Do take a look at Azure Drives: http://go.microsoft.com/?linkid=9710117 . It is essentially a page blob (thus persistent storage), which contains an NTFS-formatted virtual hard drive (VHD). One catch with Azure Drive is that only one instance has write permission on an Azure Drive. All other instances only have read-only permission.

As Gaurav pointed out, you can have a vhd stored in a blob, and then attach to your instances. Just remember that, for additional instances, you'll need to make snapshots of the blob. As long as the vhd's content doesn't change, then the snapshots are tiny (really a bunch of pointers to blob pages). And... if you need to update one of the dll's, you need to do that through an instance that mounted the drive for writing.

Regarding criterion #1 above (not wanting to duplicate files to local drive for each instance): I'd suggest trying it out first, seeing how long it takes to copy the dll's from individual blobs (or a zip file in a single blob) to local storage during instance startup. Since the storage account and your compute instances will be (at least should be ) in the same data center, the copy should be very fast, and there's no bandwidth charges. You can do this easily via startup task. The upsides?

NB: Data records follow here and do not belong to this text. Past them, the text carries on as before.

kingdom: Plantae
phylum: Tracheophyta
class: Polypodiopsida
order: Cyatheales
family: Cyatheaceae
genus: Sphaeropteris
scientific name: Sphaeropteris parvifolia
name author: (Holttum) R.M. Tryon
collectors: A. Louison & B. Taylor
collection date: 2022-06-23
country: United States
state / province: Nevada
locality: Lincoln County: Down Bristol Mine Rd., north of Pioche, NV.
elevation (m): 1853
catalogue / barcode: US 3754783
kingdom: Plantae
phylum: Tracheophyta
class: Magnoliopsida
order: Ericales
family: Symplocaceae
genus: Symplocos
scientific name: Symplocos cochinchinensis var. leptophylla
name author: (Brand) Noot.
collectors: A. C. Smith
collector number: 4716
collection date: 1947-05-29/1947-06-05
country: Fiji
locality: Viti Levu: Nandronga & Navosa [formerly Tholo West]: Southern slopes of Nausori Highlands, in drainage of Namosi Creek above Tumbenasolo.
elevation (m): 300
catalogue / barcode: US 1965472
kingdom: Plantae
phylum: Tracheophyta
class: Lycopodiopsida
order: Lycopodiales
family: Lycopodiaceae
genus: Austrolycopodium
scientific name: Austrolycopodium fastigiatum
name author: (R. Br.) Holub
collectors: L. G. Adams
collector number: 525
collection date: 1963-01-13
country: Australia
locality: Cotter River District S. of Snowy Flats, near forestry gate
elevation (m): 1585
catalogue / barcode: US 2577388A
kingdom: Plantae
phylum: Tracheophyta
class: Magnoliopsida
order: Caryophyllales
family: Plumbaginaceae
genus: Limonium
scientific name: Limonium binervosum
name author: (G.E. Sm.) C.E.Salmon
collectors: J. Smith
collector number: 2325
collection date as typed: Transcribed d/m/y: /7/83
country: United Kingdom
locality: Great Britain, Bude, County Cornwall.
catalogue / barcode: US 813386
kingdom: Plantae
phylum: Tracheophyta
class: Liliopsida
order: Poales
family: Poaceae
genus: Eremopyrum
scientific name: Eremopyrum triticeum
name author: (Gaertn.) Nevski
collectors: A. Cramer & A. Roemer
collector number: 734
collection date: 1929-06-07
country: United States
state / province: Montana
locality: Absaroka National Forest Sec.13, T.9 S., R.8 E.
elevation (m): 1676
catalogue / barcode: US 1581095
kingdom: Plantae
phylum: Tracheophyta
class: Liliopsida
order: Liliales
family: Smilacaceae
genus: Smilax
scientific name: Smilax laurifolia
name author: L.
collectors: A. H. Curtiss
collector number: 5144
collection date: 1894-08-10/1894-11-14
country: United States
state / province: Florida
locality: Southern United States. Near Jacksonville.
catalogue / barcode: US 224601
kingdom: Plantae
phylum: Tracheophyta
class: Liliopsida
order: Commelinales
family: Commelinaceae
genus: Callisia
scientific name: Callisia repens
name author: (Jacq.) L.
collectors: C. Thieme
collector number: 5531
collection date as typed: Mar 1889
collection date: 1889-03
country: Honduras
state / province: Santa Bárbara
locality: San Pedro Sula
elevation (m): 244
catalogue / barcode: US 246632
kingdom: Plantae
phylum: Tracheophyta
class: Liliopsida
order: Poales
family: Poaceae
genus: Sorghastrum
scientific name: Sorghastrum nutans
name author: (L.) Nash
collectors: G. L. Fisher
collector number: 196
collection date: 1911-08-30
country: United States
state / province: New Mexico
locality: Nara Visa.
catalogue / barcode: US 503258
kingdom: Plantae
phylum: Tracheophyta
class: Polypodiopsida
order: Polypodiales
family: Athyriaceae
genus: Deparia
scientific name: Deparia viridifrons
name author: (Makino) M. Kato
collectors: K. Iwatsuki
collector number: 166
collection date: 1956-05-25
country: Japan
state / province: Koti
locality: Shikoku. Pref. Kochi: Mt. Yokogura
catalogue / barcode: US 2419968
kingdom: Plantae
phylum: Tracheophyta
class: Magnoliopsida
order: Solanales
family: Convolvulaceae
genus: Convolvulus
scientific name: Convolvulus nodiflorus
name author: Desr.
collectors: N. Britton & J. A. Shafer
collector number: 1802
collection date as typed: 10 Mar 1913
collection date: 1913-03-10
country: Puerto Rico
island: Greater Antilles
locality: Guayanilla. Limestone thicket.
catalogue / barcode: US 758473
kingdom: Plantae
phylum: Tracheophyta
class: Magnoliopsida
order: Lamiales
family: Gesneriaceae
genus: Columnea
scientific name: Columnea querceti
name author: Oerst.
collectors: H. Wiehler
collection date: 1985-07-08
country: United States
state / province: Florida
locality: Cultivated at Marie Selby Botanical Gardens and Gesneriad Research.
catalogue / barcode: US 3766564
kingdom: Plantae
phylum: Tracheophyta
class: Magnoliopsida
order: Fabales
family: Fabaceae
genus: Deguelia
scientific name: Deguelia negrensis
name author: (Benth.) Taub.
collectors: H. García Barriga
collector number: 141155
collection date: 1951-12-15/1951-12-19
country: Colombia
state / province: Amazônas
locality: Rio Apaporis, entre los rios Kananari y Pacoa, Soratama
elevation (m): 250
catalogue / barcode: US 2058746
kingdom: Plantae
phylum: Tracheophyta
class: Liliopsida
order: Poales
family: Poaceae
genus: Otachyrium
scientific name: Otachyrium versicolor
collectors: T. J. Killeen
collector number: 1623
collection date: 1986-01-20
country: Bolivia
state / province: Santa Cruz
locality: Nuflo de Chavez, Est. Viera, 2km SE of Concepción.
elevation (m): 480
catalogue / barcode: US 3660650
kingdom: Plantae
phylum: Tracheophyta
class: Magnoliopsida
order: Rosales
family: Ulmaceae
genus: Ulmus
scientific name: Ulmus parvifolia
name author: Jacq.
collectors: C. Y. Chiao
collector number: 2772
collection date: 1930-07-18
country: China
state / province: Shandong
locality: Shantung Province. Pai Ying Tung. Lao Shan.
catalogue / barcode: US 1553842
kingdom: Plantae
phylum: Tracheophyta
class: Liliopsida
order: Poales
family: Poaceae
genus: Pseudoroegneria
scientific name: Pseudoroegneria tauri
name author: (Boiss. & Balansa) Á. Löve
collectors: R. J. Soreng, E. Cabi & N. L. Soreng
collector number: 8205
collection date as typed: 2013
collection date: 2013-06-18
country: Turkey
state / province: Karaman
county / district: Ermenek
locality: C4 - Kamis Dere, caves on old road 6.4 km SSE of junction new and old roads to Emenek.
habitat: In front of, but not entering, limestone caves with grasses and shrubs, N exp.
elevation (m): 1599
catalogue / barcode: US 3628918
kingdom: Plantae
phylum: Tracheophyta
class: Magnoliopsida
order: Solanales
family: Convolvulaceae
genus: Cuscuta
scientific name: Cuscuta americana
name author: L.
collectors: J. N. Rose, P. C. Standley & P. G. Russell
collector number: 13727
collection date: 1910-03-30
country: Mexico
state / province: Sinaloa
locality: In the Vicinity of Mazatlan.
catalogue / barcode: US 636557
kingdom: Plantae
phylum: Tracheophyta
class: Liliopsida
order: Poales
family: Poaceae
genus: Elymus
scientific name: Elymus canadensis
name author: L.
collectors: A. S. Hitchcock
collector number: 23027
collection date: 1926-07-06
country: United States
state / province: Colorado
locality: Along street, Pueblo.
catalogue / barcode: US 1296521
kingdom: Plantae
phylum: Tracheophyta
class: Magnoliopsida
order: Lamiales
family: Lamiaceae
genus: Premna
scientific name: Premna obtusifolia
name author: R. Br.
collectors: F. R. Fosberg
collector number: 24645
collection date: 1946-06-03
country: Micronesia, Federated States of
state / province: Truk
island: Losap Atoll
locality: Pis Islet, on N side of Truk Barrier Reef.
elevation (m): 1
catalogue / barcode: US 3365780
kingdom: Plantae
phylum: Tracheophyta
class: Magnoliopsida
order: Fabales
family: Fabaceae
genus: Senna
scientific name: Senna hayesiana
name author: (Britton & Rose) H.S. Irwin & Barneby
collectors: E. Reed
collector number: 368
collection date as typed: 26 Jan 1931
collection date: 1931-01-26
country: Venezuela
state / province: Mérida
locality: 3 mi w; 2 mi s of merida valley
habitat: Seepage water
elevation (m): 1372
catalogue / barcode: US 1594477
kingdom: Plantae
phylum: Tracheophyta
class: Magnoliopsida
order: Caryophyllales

  • Easier to update individual dll's (you can use any off-the-shelf blob management tool, PowerShell, etc.) - no need to even have an instance running when updating your dll's and other common files. If you store in a mounted drive, you'll be required to have an instance running if you want to maintain the file list, and you'll need to do all file management through that instance.
  • No risk of losing access to the dll's if something were to cause the drive lease to break (not saying it would , but the local copy would be independent of blob storage).

It's not difficult to come up with a signaling scheme to let your instances know there's a software update for them (maybe a simple pub/sub service bus message?).